WRITTEN TASK:
When the line containing "Olympia und Velo Gang" is found in the data below, copy it and each line after it through the line containing "fassende Konfiguration des", exactly and with no others.

DATA TO USE:
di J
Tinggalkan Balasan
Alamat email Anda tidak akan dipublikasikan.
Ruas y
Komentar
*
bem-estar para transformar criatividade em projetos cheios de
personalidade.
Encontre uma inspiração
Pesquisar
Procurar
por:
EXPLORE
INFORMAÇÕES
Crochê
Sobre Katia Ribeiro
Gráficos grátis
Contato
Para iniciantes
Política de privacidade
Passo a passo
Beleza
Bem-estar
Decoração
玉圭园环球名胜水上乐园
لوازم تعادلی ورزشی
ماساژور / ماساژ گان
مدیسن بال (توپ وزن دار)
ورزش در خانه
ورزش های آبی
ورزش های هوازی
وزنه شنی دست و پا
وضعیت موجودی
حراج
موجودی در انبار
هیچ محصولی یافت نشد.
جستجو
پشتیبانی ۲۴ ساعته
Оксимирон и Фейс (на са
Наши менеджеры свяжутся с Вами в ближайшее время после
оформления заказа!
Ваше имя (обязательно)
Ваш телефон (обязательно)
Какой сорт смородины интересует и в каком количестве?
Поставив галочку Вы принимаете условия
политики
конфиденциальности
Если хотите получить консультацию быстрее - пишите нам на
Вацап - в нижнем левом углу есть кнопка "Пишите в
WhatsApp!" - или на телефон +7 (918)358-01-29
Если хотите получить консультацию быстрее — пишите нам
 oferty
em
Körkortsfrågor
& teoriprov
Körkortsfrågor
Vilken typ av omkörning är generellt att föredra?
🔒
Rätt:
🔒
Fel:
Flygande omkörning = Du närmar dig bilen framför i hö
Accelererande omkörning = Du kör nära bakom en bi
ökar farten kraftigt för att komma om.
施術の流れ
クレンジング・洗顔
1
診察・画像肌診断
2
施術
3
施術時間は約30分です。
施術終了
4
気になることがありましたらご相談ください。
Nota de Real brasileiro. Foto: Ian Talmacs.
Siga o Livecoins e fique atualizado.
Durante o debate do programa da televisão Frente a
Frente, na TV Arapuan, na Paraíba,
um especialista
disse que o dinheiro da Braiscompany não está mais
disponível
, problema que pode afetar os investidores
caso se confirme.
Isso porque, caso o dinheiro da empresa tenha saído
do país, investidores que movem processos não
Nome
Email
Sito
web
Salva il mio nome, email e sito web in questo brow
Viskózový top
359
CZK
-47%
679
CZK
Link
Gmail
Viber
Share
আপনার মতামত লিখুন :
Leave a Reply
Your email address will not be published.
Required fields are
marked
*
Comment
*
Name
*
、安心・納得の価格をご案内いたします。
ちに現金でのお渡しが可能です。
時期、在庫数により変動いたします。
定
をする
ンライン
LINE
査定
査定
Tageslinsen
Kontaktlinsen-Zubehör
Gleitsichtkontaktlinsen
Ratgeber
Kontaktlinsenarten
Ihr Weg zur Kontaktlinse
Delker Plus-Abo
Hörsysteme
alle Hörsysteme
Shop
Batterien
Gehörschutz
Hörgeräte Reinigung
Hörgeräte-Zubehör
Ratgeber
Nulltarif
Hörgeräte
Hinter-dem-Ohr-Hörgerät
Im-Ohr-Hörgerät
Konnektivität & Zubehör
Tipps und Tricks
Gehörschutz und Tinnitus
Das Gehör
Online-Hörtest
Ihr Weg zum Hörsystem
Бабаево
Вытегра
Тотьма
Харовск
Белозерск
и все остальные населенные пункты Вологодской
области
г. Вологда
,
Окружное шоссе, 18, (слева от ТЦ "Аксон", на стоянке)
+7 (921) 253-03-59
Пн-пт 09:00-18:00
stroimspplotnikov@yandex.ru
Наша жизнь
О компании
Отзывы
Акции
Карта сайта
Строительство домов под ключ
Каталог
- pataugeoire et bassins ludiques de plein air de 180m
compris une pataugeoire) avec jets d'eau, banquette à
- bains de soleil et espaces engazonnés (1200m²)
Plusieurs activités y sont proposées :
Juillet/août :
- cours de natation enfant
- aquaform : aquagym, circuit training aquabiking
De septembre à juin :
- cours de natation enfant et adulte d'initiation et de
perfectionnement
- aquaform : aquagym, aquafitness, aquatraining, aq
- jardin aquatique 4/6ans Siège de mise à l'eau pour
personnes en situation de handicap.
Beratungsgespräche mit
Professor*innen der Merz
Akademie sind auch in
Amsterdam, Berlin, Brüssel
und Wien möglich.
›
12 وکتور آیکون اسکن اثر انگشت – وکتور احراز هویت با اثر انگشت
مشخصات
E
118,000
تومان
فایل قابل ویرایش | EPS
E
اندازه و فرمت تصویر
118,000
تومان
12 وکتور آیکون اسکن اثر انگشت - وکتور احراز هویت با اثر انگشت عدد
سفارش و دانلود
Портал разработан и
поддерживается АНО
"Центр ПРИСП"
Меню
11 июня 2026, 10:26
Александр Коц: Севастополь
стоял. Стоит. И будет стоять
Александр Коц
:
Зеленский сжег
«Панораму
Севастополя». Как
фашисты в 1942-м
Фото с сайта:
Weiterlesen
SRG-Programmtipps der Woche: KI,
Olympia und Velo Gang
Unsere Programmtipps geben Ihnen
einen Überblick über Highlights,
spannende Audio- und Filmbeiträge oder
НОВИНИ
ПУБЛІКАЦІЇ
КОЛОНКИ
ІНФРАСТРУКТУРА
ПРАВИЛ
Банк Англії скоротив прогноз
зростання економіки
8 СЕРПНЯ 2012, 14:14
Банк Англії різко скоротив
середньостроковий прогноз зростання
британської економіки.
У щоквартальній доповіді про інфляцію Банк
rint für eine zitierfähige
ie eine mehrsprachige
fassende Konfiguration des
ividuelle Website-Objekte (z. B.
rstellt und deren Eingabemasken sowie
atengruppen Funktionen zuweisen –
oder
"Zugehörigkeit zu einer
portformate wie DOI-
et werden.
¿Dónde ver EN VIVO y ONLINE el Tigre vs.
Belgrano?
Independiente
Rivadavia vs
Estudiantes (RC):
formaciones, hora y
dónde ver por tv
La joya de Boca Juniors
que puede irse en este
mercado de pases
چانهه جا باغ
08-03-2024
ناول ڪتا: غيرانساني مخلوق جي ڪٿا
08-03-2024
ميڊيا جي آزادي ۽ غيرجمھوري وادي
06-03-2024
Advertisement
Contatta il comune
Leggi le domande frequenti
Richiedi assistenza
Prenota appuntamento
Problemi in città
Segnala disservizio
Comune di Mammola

ANSWER BOX:
Olympia und Velo Gang
Unsere Programmtipps geben Ihnen
einen Überblick über Highlights,
spannende Audio- und Filmbeiträge oder
НОВИНИ
ПУБЛІКАЦІЇ
КОЛОНКИ
ІНФРАСТРУКТУРА
ПРАВИЛ
Банк Англії скоротив прогноз
зростання економіки
8 СЕРПНЯ 2012, 14:14
Банк Англії різко скоротив
середньостроковий прогноз зростання
британської економіки.
У щоквартальній доповіді про інфляцію Банк
rint für eine zitierfähige
ie eine mehrsprachige
fassende Konfiguration des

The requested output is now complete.